What is a Zooplankton?

Zooplankton contains the small animals those swim or float in the water column. According to the developmental stages in their lifecycles, the zooplanktons are divided into two groups, known as meroplankton and holoplankton. Meroplankton contains larvae of cnidarians, crustaceans, molluscs, insects, echinoderms, and some fish. Meroplankton spend only a little time period of their lifecycle as plankton whereas, the holoplankton spend their whole life being plankton. Holoplankton contains Pteropods, Polychaetes, Larvaceans, Copepods, Siphonophores… etc. Zooplankton includes members from almost all the Phyla of the animal kingdom; Protozoa, Cnidarians / Coelenterates, Arthropods, Molluscs, Echinoderms, and Chordates. They are adapted to either swim or float using different techniques viz. fat bodies, oil droplets, pneumatophores, ion-replacement techniques… etc. Zooplankton show a very unique phenomenon called the vertical migration, where they move towards to surface of the water in the nights and move down to deep water during daytime. Vertical migration helps them to be safe from the diurnal predators and allow the phytoplankton to produce food during daytime those could be foraged at the night. During these movements, zooplanktons use water currents as well as active swimming.

What is a Phytoplankton?

Phytoplankton contains the small plant-like organisms in the water column, mostly inhabiting the euphotic zone, aka sunlit volume, of the water body. They are included in the micro, nano, and pico classes of plankton classification according to size. Diatoms (more than 50,000 species), cyanobacteria, dinoflagellates (more than 2000 species), and algae (e.g. red and green algae) are some of the most common groups of phytoplankton. Phytoplankton store the energy of the sunlight in the form of food thus, they are referred as autotrophs of aquatic ecosystems. Phytoplankton are responsible for the world’s maximum primary production, which is almost 200 billion kilocalories per year. Out of the Earths’ primary production, phytoplankton accounts for over 50%. Phytoplankton can not swim against the water current, i.e. those are not active swimmers and therefore, zooplankton and nekton could easily prey on those.

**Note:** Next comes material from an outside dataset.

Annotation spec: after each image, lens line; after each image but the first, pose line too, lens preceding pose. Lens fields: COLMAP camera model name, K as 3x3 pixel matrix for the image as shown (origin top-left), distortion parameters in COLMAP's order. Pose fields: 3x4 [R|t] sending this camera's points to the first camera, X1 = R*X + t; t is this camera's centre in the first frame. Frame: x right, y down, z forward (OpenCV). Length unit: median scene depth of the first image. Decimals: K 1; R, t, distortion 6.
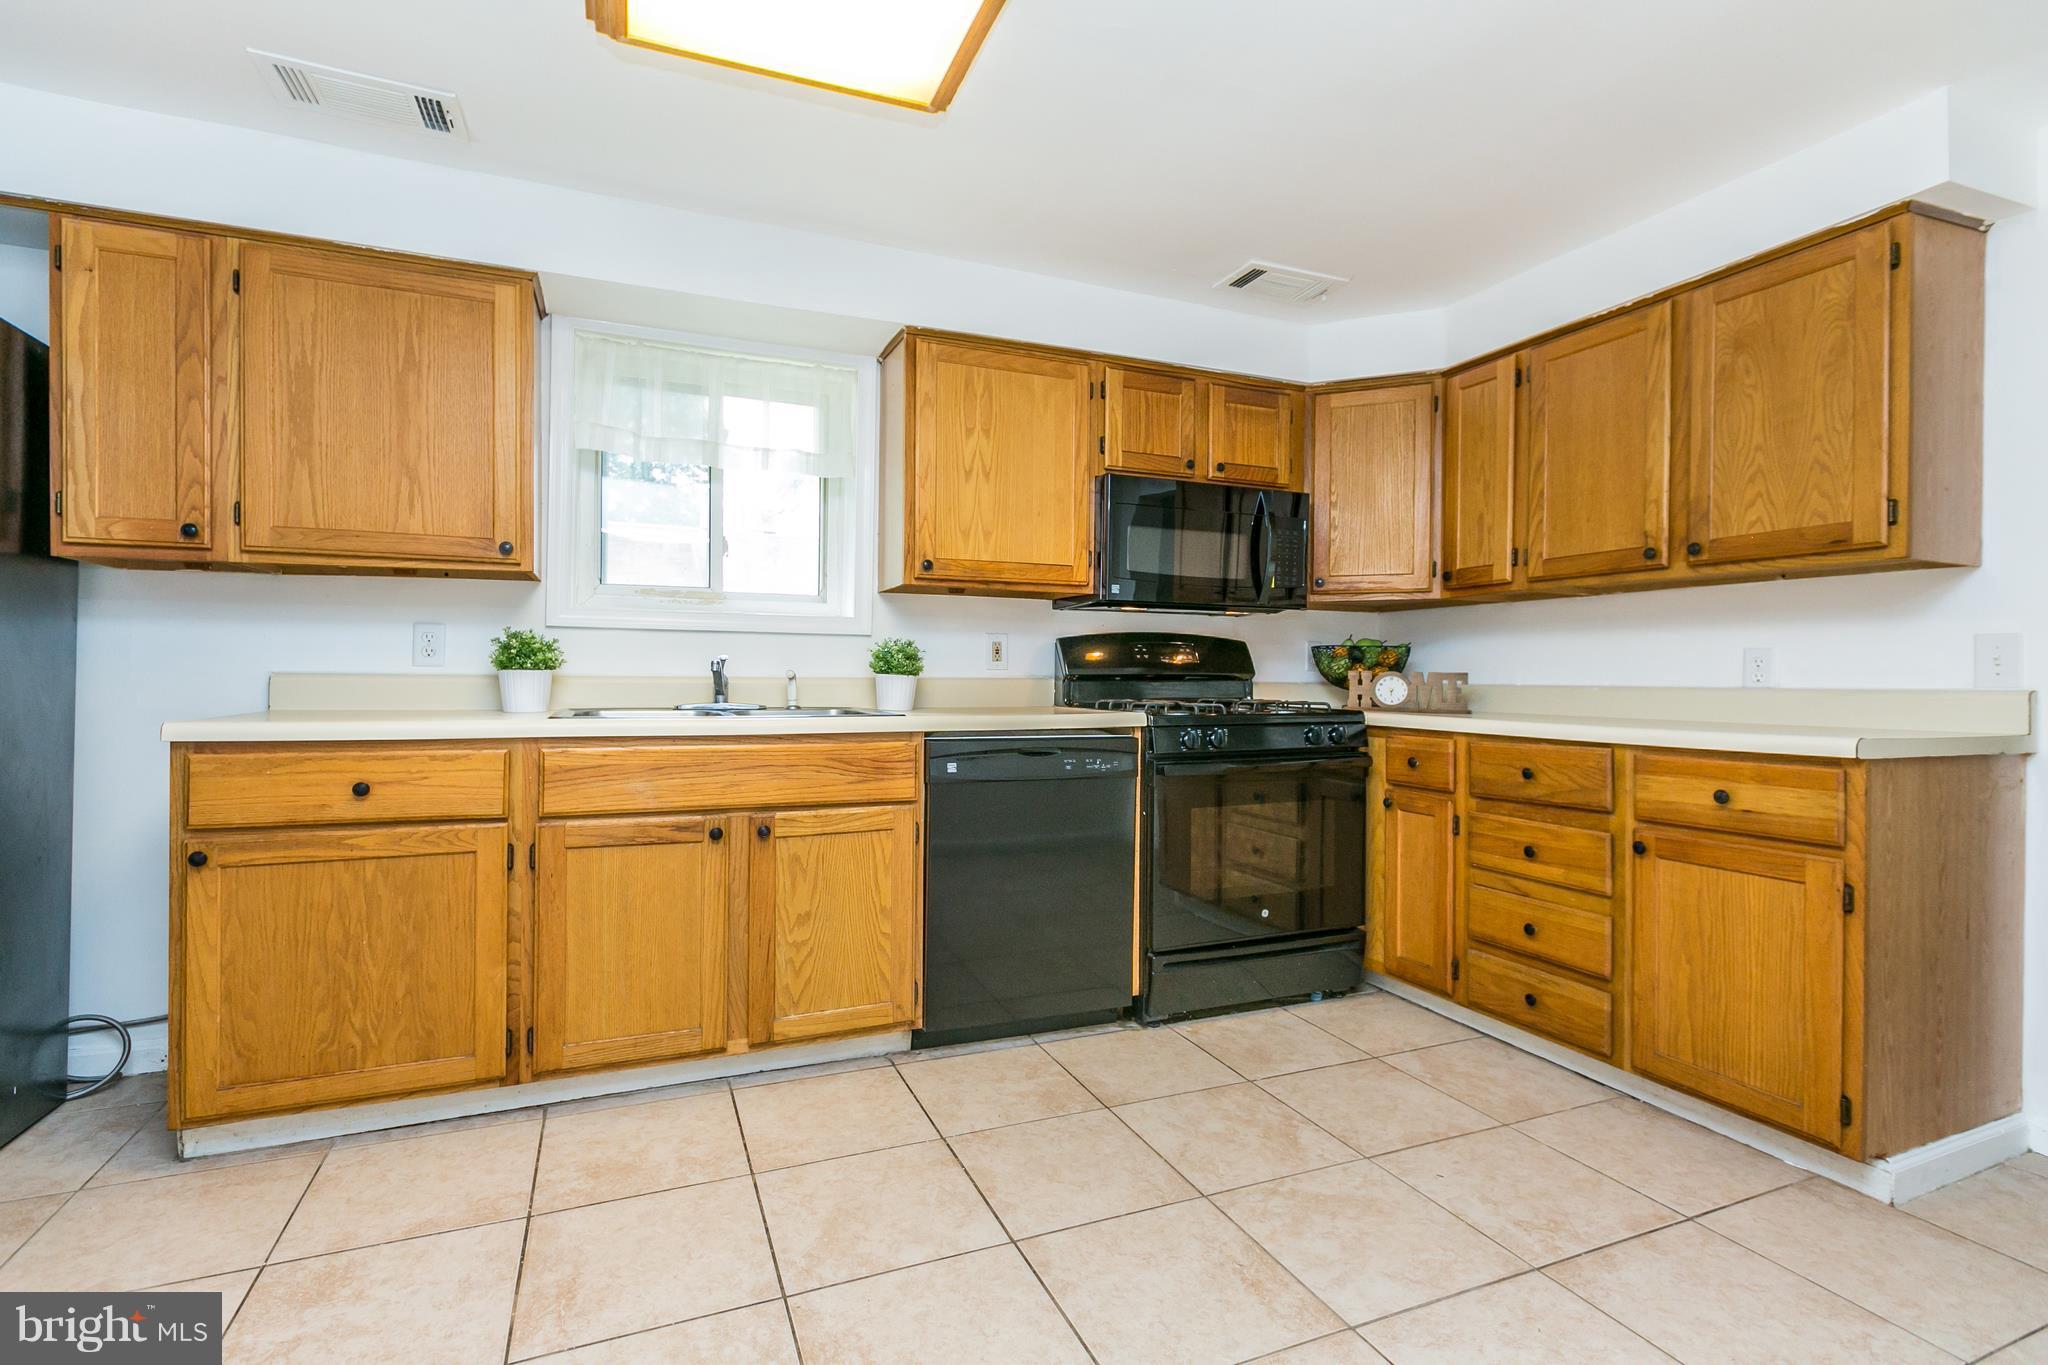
lens RADIAL K [[956.0, 0, 1032.3], [0, 956.0, 671.0], [0, 0, 1]] dist [0.002421, 0.000251]
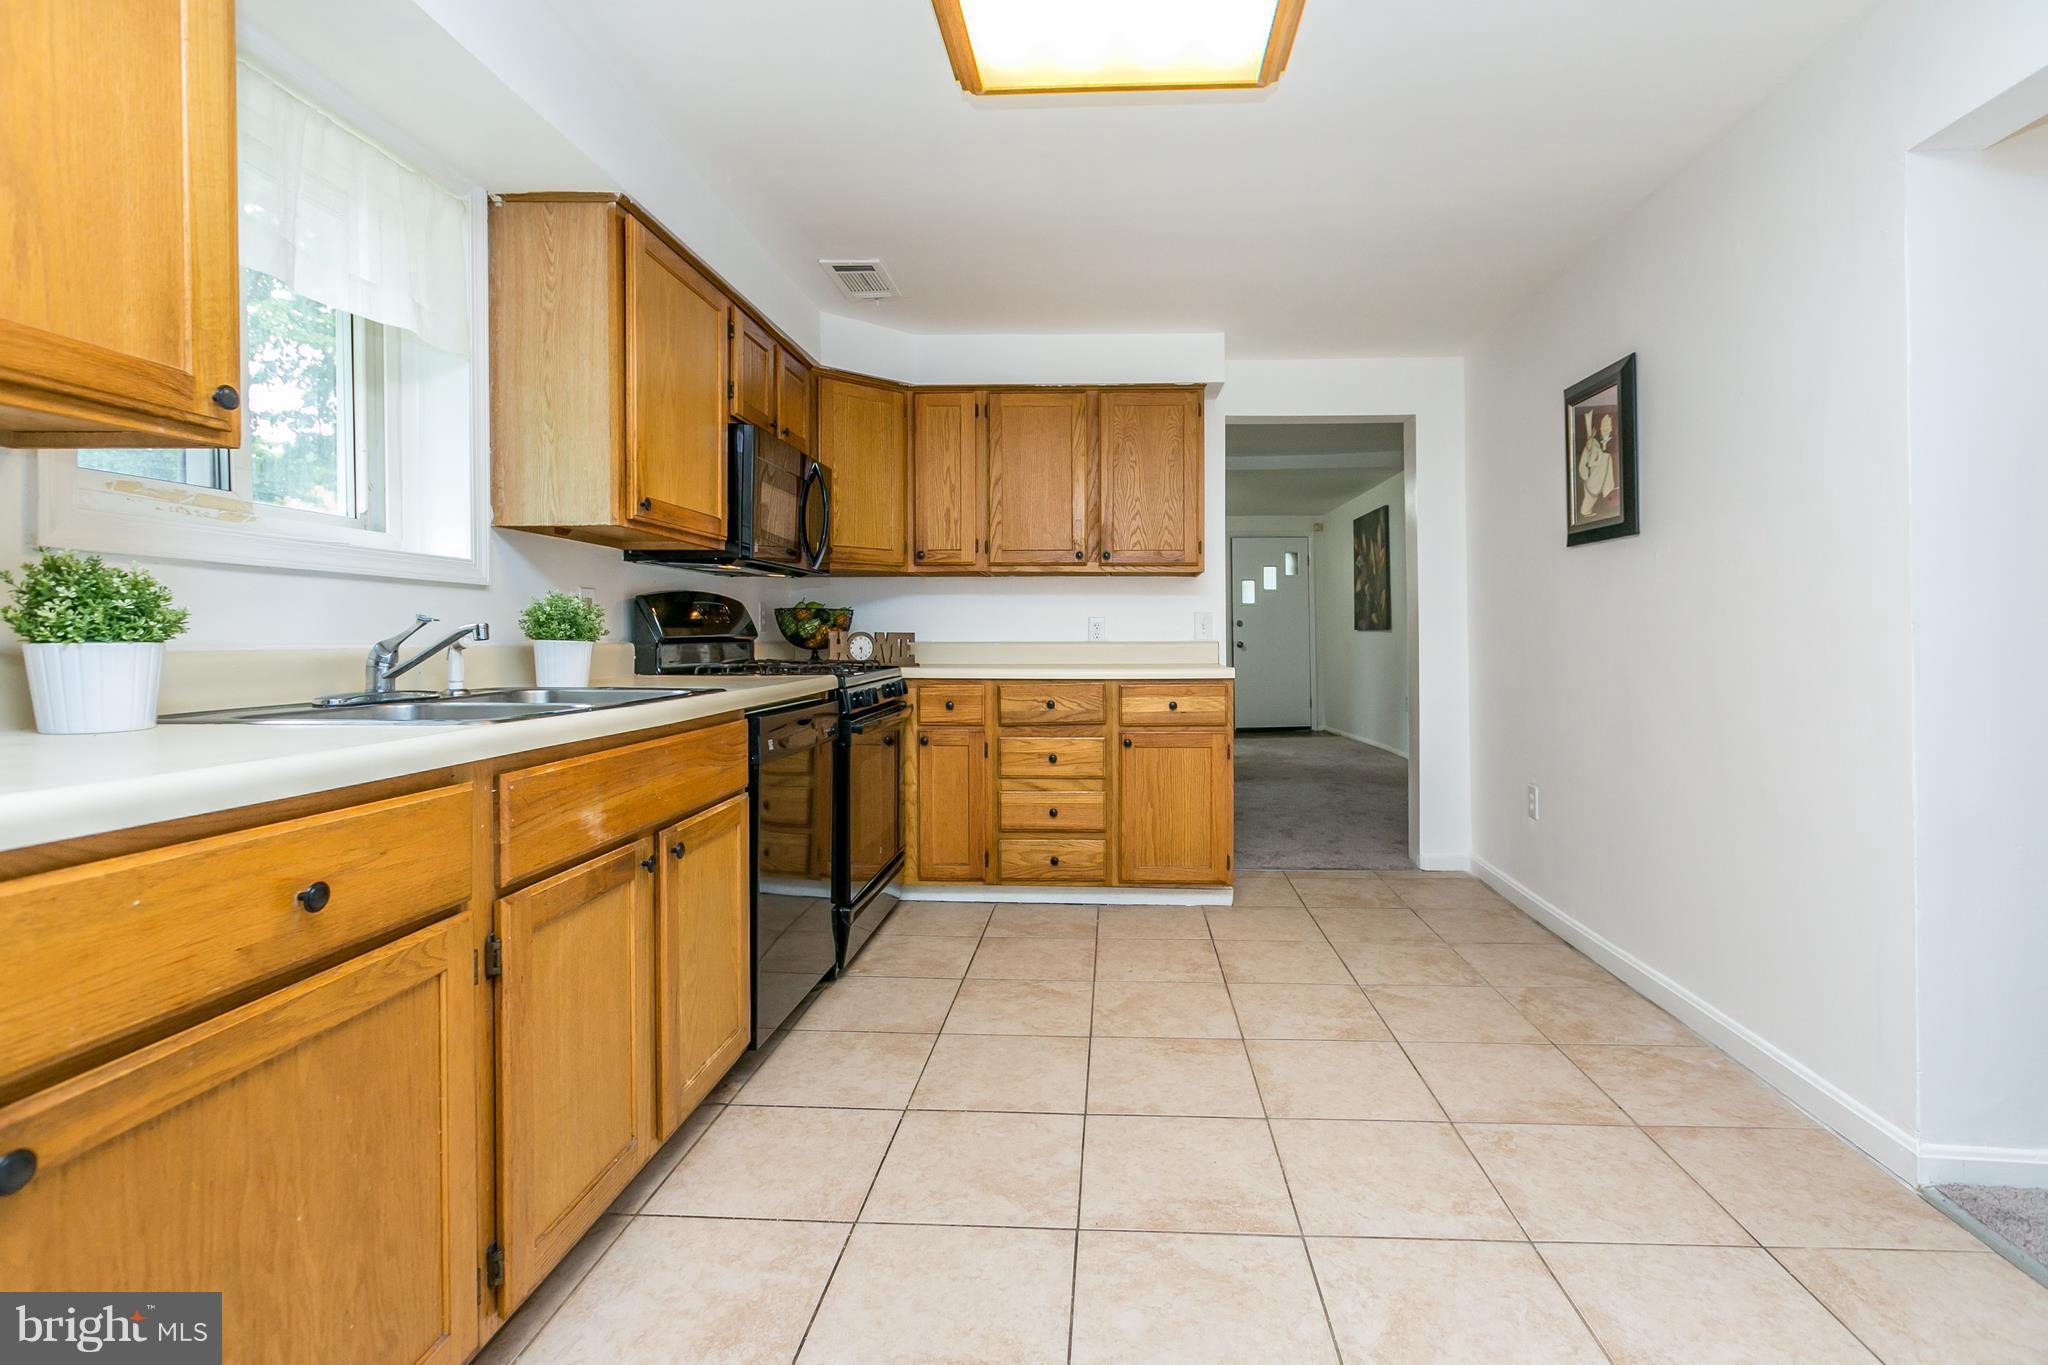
lens RADIAL K [[960.3, 0, 1153.2], [0, 960.3, 635.3], [0, 0, 1]] dist [-0.036093, 0.000084]
pose [[0.358716, -0.008784, 0.933406, -0.763527], [-0.000230, 0.999955, 0.009498, -0.008898], [-0.933447, -0.003622, 0.358697, 0.347354]]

What is the difference between Zooplankton and Phytoplankton?

- Functions of these two ecological niche groups are different and very important.

- Phytoplanktons are autotrophs whereas, zooplanktons are heterotrophs.

- By the terminology also phyto refers to plant-like, and zoo is for animal-like.

- Phytoplankton can not swim actively, while zooplankton can move either actively or passively.

- Presence and absence of vertical migration in respectively zooplankton and phytoplankton also remarks additional variation between those two.